◆ RECORD EXCERPTS
════════════════

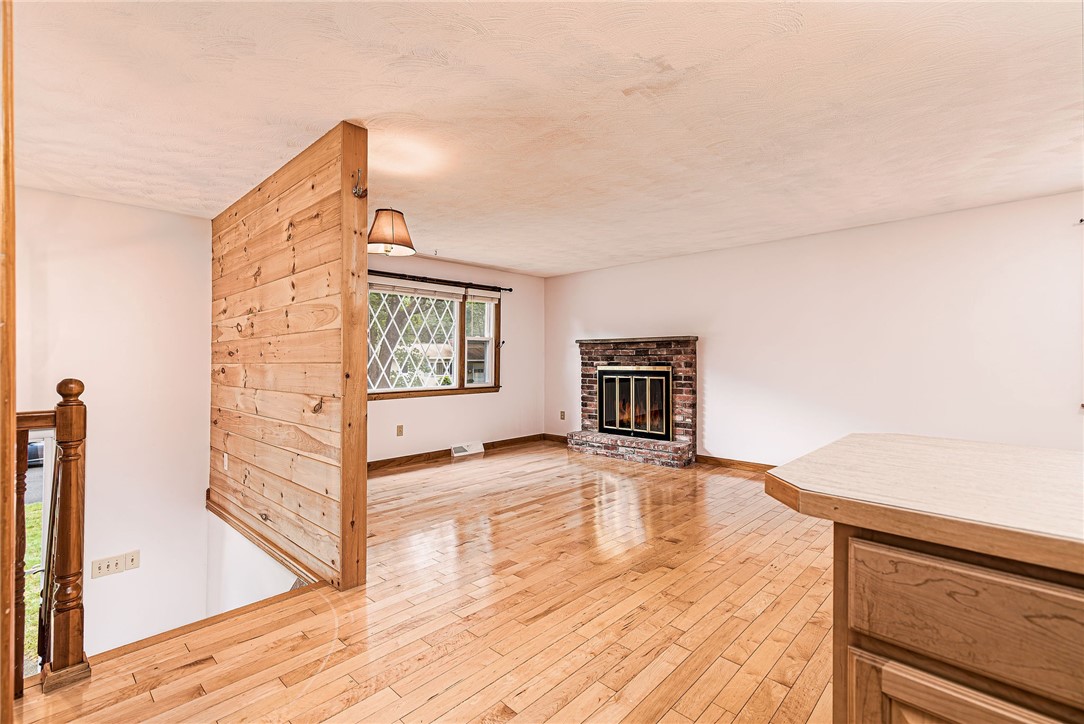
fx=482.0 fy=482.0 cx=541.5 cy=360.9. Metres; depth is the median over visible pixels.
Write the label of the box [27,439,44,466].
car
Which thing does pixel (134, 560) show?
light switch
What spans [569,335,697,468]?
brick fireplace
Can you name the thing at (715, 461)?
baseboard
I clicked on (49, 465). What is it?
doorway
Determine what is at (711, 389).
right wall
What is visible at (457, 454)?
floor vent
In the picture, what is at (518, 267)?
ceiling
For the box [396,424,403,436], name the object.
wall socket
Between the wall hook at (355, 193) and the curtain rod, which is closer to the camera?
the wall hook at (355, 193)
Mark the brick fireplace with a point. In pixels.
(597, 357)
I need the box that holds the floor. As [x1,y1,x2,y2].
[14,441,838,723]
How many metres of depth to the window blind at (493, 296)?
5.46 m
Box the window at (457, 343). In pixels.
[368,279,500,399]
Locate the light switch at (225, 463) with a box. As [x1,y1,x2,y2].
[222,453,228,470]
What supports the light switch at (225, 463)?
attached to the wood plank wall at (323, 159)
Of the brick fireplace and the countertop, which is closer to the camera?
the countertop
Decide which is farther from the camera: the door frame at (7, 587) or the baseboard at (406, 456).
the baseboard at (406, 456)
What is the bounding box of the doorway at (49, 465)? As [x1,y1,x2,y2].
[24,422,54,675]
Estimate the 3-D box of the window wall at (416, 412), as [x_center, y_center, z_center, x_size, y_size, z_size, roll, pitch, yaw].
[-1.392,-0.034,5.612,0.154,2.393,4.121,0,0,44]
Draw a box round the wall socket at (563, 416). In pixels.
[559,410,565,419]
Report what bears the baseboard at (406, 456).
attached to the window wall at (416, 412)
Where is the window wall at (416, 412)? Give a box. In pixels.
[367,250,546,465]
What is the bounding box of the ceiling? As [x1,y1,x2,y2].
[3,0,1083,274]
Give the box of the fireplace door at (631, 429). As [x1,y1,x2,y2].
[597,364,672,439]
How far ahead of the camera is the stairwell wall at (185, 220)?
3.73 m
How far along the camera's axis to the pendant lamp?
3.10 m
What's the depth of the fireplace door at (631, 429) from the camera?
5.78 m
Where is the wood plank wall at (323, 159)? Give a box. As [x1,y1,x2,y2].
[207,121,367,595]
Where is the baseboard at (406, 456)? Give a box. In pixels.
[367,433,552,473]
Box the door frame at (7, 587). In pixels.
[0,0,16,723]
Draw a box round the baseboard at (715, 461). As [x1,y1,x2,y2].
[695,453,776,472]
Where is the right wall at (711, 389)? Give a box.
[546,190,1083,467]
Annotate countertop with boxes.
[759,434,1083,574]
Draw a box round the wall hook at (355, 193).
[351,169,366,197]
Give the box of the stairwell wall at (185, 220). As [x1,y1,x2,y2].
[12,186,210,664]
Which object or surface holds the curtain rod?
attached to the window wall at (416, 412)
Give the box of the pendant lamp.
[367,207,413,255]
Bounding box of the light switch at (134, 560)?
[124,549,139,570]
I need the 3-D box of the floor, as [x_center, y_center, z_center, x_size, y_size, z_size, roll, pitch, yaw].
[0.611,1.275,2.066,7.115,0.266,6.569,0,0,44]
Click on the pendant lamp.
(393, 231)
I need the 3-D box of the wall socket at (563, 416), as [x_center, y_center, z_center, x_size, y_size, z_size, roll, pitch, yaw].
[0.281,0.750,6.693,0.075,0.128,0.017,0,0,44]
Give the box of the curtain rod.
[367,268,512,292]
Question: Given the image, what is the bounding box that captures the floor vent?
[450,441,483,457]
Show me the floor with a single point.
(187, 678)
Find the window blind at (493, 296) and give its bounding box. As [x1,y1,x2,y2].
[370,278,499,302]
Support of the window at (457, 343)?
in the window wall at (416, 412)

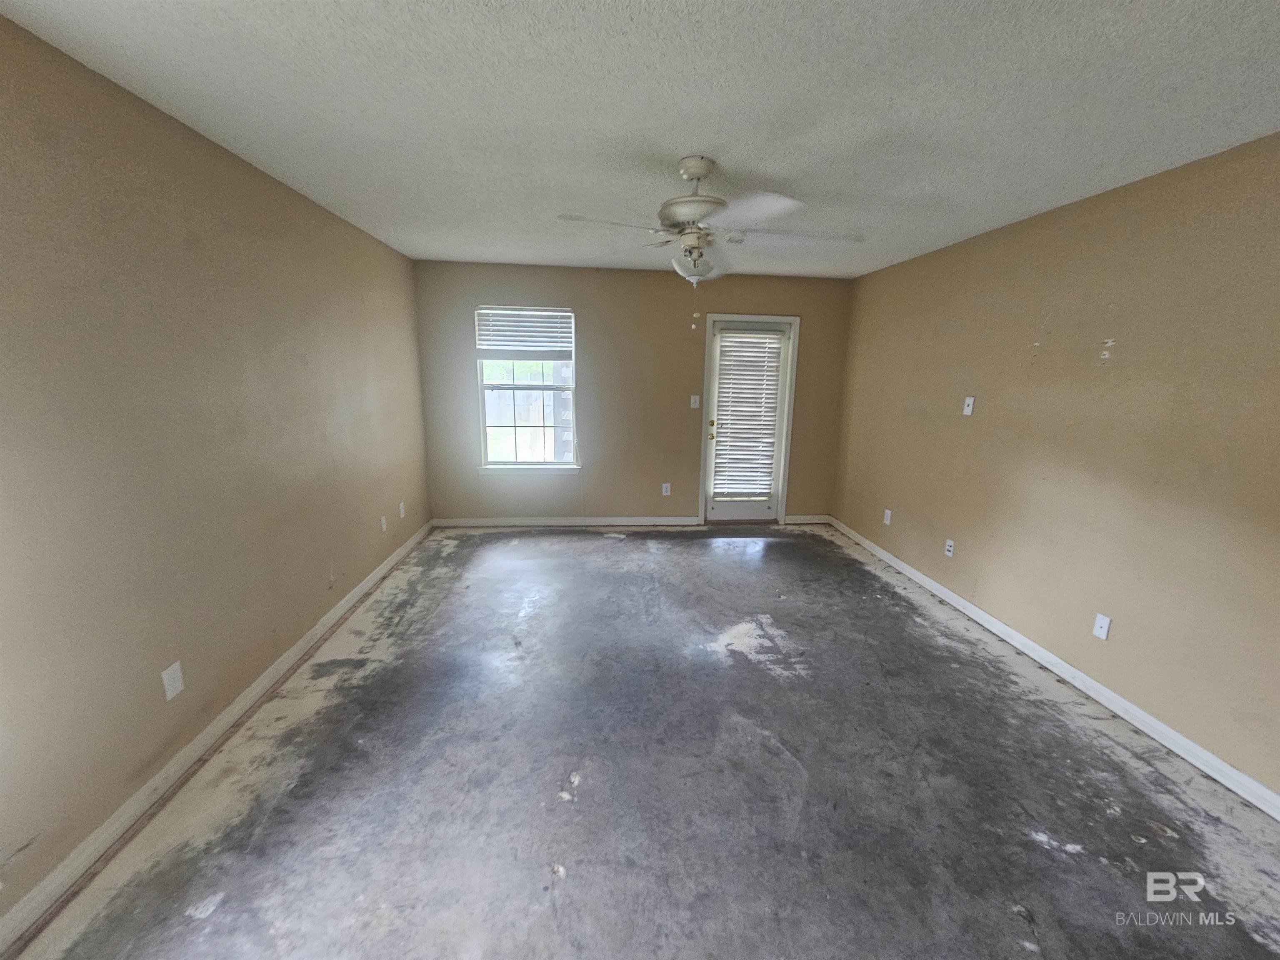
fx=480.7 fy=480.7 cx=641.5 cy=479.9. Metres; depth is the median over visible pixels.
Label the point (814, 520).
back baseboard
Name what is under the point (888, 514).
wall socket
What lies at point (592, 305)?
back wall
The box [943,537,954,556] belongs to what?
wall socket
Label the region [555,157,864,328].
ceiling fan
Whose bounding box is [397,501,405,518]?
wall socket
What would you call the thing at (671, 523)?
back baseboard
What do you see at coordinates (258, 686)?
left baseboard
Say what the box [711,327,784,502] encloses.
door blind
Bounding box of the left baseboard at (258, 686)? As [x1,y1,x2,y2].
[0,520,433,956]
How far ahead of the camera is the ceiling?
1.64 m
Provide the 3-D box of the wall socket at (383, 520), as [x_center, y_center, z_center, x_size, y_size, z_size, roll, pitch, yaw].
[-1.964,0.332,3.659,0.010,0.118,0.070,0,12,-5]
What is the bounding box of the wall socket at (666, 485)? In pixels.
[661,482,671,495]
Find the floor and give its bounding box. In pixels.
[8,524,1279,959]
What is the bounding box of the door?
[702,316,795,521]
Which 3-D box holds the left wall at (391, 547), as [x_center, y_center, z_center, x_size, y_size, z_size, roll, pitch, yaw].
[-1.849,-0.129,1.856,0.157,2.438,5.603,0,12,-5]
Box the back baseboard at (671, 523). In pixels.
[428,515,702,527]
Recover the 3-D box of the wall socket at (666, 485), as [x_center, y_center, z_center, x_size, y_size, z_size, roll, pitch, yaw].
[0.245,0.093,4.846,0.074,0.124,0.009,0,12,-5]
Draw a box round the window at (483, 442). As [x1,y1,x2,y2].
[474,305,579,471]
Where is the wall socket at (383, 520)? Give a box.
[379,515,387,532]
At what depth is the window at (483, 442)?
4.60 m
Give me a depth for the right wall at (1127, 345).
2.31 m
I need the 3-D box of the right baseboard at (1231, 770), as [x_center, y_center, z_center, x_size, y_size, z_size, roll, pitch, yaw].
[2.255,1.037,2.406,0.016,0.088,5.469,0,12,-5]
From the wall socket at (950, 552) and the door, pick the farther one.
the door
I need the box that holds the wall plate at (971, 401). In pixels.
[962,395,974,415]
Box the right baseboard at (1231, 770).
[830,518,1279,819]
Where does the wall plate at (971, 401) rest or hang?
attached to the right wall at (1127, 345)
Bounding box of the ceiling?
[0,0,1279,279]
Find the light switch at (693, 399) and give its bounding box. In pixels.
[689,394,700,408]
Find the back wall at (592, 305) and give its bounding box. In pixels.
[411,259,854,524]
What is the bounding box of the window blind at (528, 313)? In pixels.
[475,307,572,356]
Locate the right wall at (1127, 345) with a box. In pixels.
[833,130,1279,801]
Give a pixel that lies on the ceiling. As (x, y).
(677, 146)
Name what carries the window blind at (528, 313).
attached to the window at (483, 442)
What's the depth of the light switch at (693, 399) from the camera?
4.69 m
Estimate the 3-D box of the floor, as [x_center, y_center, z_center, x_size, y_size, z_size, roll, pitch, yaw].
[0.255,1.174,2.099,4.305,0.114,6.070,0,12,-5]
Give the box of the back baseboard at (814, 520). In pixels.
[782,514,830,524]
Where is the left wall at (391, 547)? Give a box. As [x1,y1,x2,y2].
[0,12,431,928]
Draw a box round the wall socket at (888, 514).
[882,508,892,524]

════════════════

◆ AIM OF THE TASK
Print the listing exactly, minus any pictures.

◆ WRITTEN SOLUTION
fx=482.0 fy=482.0 cx=541.5 cy=360.9. Metres; depth is the median over visible pixels.
Write the label of the box [27,439,44,466].
car
Which thing does pixel (134, 560) show?
light switch
What spans [569,335,697,468]?
brick fireplace
Can you name the thing at (715, 461)?
baseboard
I clicked on (49, 465). What is it?
doorway
Determine what is at (711, 389).
right wall
What is visible at (457, 454)?
floor vent
In the picture, what is at (518, 267)?
ceiling
For the box [396,424,403,436], name the object.
wall socket
Between the wall hook at (355, 193) and the curtain rod, which is closer to the camera?
the wall hook at (355, 193)
Mark the brick fireplace with a point. In pixels.
(597, 357)
I need the box that holds the floor. As [x1,y1,x2,y2].
[14,441,838,723]
How many metres of depth to the window blind at (493, 296)?
5.46 m
Box the window at (457, 343). In pixels.
[368,279,500,399]
Locate the light switch at (225, 463) with a box. As [x1,y1,x2,y2].
[222,453,228,470]
What supports the light switch at (225, 463)?
attached to the wood plank wall at (323, 159)
Of the brick fireplace and the countertop, which is closer to the camera?
the countertop
Decide which is farther from the camera: the door frame at (7, 587) or the baseboard at (406, 456).
the baseboard at (406, 456)
What is the bounding box of the doorway at (49, 465)? As [x1,y1,x2,y2].
[24,422,54,675]
Estimate the 3-D box of the window wall at (416, 412), as [x_center, y_center, z_center, x_size, y_size, z_size, roll, pitch, yaw].
[-1.392,-0.034,5.612,0.154,2.393,4.121,0,0,44]
Draw a box round the wall socket at (563, 416). In pixels.
[559,410,565,419]
Report what bears the baseboard at (406, 456).
attached to the window wall at (416, 412)
Where is the window wall at (416, 412)? Give a box. In pixels.
[367,250,546,465]
What is the bounding box of the ceiling? As [x1,y1,x2,y2].
[3,0,1083,274]
Give the box of the fireplace door at (631, 429). As [x1,y1,x2,y2].
[597,364,672,439]
How far ahead of the camera is the stairwell wall at (185, 220)?
3.73 m
How far along the camera's axis to the pendant lamp?
3.10 m
What's the depth of the fireplace door at (631, 429) from the camera?
5.78 m
Where is the wood plank wall at (323, 159)? Give a box. As [x1,y1,x2,y2].
[207,121,367,595]
Where is the baseboard at (406, 456)? Give a box. In pixels.
[367,433,552,473]
Box the door frame at (7, 587). In pixels.
[0,0,16,723]
Draw a box round the baseboard at (715, 461). As [x1,y1,x2,y2].
[695,453,776,472]
Where is the right wall at (711, 389)? Give a box.
[546,190,1083,467]
Annotate countertop with boxes.
[759,434,1083,574]
Draw a box round the wall hook at (355, 193).
[351,169,366,197]
Give the box of the stairwell wall at (185, 220). As [x1,y1,x2,y2].
[12,186,210,664]
Which object or surface holds the curtain rod?
attached to the window wall at (416, 412)
Give the box of the pendant lamp.
[367,207,413,255]
Bounding box of the light switch at (134, 560)?
[124,549,139,570]
I need the 3-D box of the floor, as [x_center, y_center, z_center, x_size, y_size, z_size, roll, pitch, yaw].
[0.611,1.275,2.066,7.115,0.266,6.569,0,0,44]
Click on the pendant lamp.
(393, 231)
I need the 3-D box of the wall socket at (563, 416), as [x_center, y_center, z_center, x_size, y_size, z_size, roll, pitch, yaw].
[0.281,0.750,6.693,0.075,0.128,0.017,0,0,44]
Give the box of the curtain rod.
[367,268,512,292]
Question: Given the image, what is the bounding box that captures the floor vent?
[450,441,483,457]
Show me the floor with a single point.
(187, 678)
Find the window blind at (493, 296) and give its bounding box. As [x1,y1,x2,y2].
[370,278,499,302]
Support of the window at (457, 343)?
in the window wall at (416, 412)

fx=480.7 fy=480.7 cx=641.5 cy=479.9. Metres; depth is the median over visible pixels.
Label the point (814, 520).
back baseboard
Name what is under the point (888, 514).
wall socket
What lies at point (592, 305)?
back wall
The box [943,537,954,556] belongs to what?
wall socket
Label the region [555,157,864,328].
ceiling fan
Whose bounding box is [397,501,405,518]?
wall socket
What would you call the thing at (671, 523)?
back baseboard
What do you see at coordinates (258, 686)?
left baseboard
Say what the box [711,327,784,502] encloses.
door blind
Bounding box of the left baseboard at (258, 686)? As [x1,y1,x2,y2].
[0,520,433,956]
How far ahead of the camera is the ceiling?
1.64 m
Provide the 3-D box of the wall socket at (383, 520), as [x_center, y_center, z_center, x_size, y_size, z_size, roll, pitch, yaw].
[-1.964,0.332,3.659,0.010,0.118,0.070,0,12,-5]
What is the bounding box of the wall socket at (666, 485)? In pixels.
[661,482,671,495]
Find the floor and give its bounding box. In pixels.
[8,524,1279,959]
What is the bounding box of the door?
[702,316,795,521]
Which 3-D box holds the left wall at (391, 547), as [x_center, y_center, z_center, x_size, y_size, z_size, roll, pitch, yaw].
[-1.849,-0.129,1.856,0.157,2.438,5.603,0,12,-5]
Box the back baseboard at (671, 523). In pixels.
[428,515,702,527]
Recover the 3-D box of the wall socket at (666, 485), as [x_center, y_center, z_center, x_size, y_size, z_size, roll, pitch, yaw].
[0.245,0.093,4.846,0.074,0.124,0.009,0,12,-5]
Draw a box round the window at (483, 442). As [x1,y1,x2,y2].
[474,305,579,471]
Where is the wall socket at (383, 520)? Give a box.
[379,515,387,532]
At what depth is the window at (483, 442)?
4.60 m
Give me a depth for the right wall at (1127, 345).
2.31 m
I need the 3-D box of the right baseboard at (1231, 770), as [x_center, y_center, z_center, x_size, y_size, z_size, roll, pitch, yaw].
[2.255,1.037,2.406,0.016,0.088,5.469,0,12,-5]
From the wall socket at (950, 552) and the door, pick the farther one.
the door
I need the box that holds the wall plate at (971, 401). In pixels.
[962,395,974,415]
Box the right baseboard at (1231, 770).
[830,518,1279,819]
Where does the wall plate at (971, 401) rest or hang?
attached to the right wall at (1127, 345)
Bounding box of the ceiling?
[0,0,1279,279]
Find the light switch at (693, 399) and give its bounding box. In pixels.
[689,394,700,408]
Find the back wall at (592, 305) and give its bounding box. In pixels.
[411,259,854,524]
What is the bounding box of the window blind at (528, 313)? In pixels.
[475,307,572,356]
Locate the right wall at (1127, 345) with a box. In pixels.
[833,130,1279,801]
Give a pixel that lies on the ceiling. As (x, y).
(677, 146)
Name what carries the window blind at (528, 313).
attached to the window at (483, 442)
What's the depth of the light switch at (693, 399) from the camera?
4.69 m
Estimate the 3-D box of the floor, as [x_center, y_center, z_center, x_size, y_size, z_size, roll, pitch, yaw].
[0.255,1.174,2.099,4.305,0.114,6.070,0,12,-5]
Give the box of the back baseboard at (814, 520). In pixels.
[782,514,830,524]
Where is the left wall at (391, 547)? Give a box. As [x1,y1,x2,y2].
[0,12,431,928]
Draw a box round the wall socket at (888, 514).
[882,508,892,524]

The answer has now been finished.